→ **THE INPUT**:
--- START ---

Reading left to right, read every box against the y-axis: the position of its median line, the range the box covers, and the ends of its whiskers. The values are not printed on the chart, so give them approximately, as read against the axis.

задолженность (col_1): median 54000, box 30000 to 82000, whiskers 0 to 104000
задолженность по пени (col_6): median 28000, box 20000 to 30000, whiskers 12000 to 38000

--- END ---
--- START ---

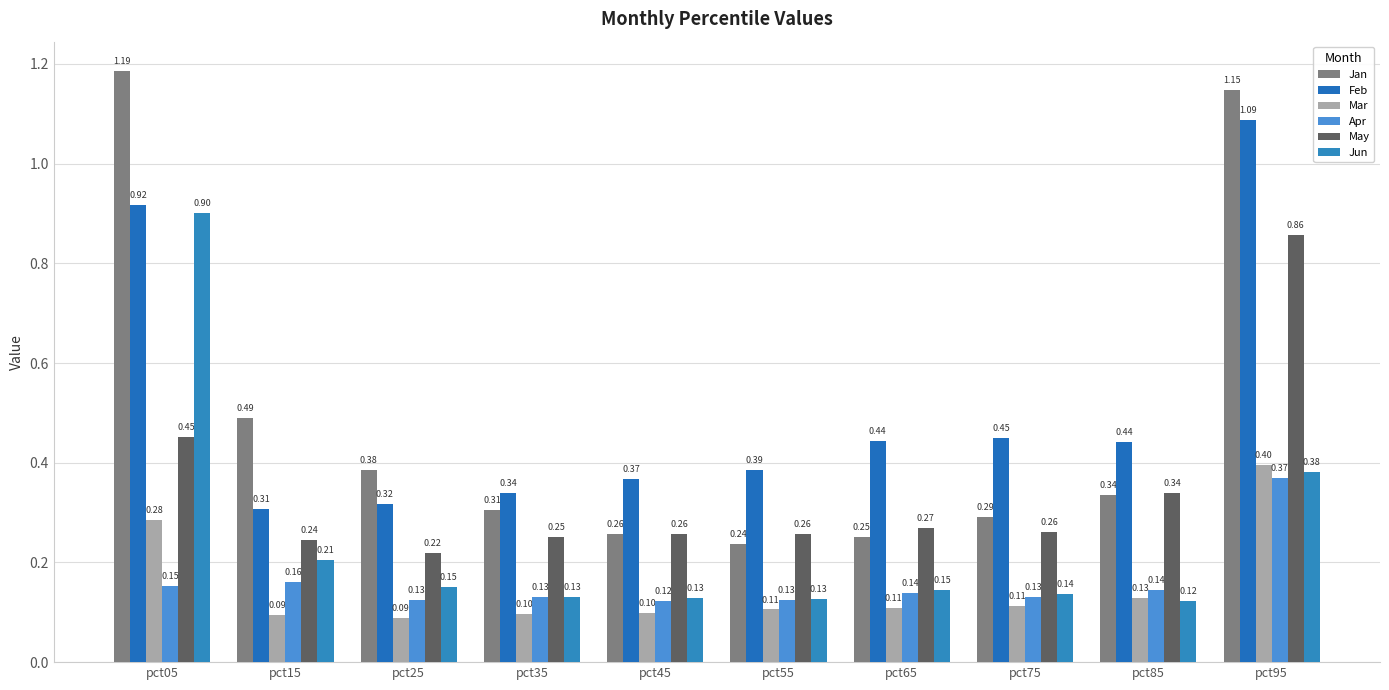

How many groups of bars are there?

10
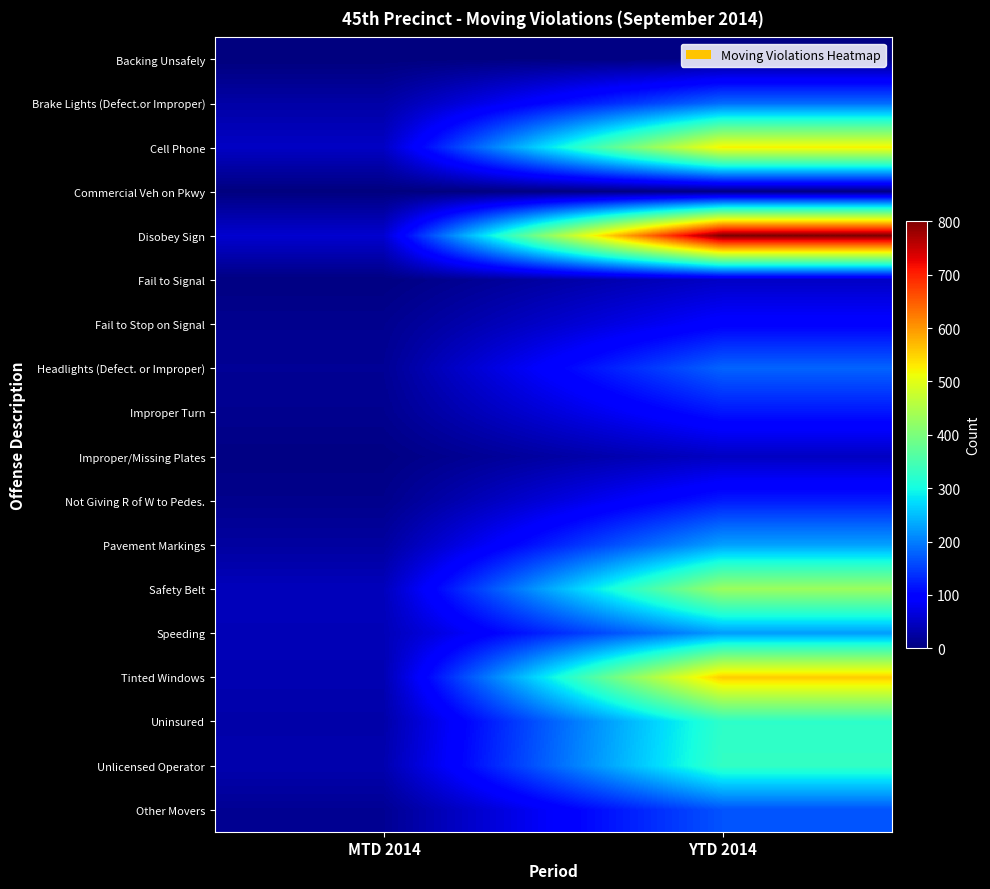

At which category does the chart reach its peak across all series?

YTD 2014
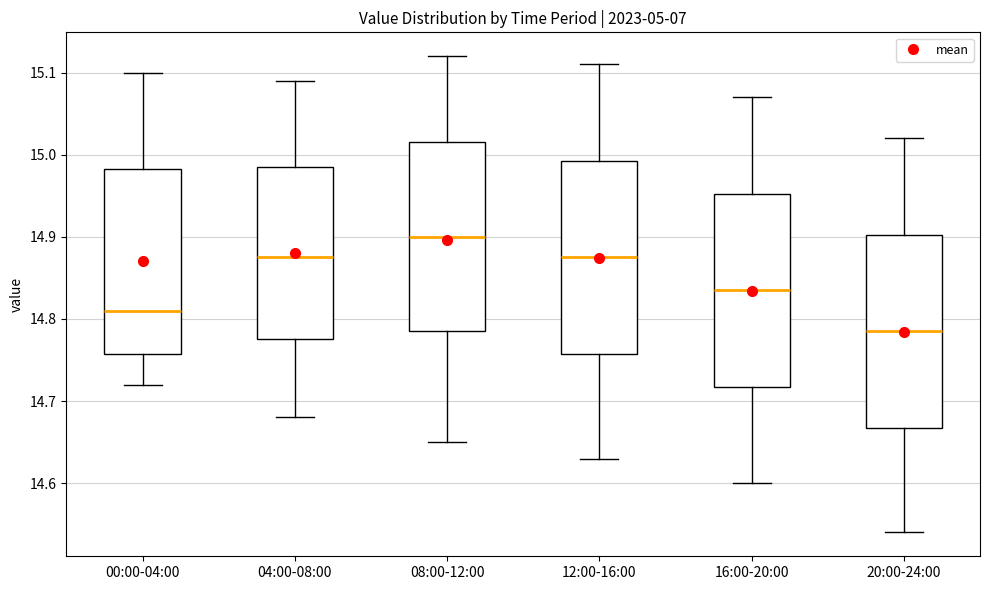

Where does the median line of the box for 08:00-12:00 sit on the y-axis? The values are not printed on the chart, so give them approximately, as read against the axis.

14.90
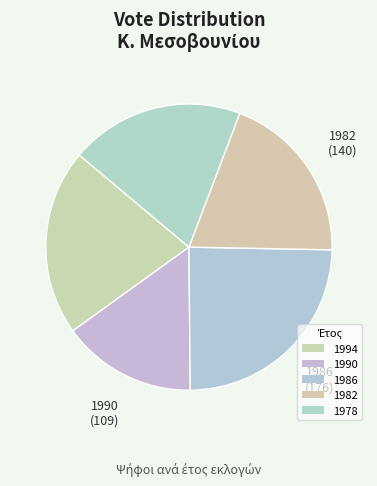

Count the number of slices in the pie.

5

--- END ---

→ **WHAT NEEDS TO BE DONE**:
Please count the lines in the records above that contain the word "them", treating uppercase and lowercase letters as different. Reply with the number alone.

→ **RESULT**:
2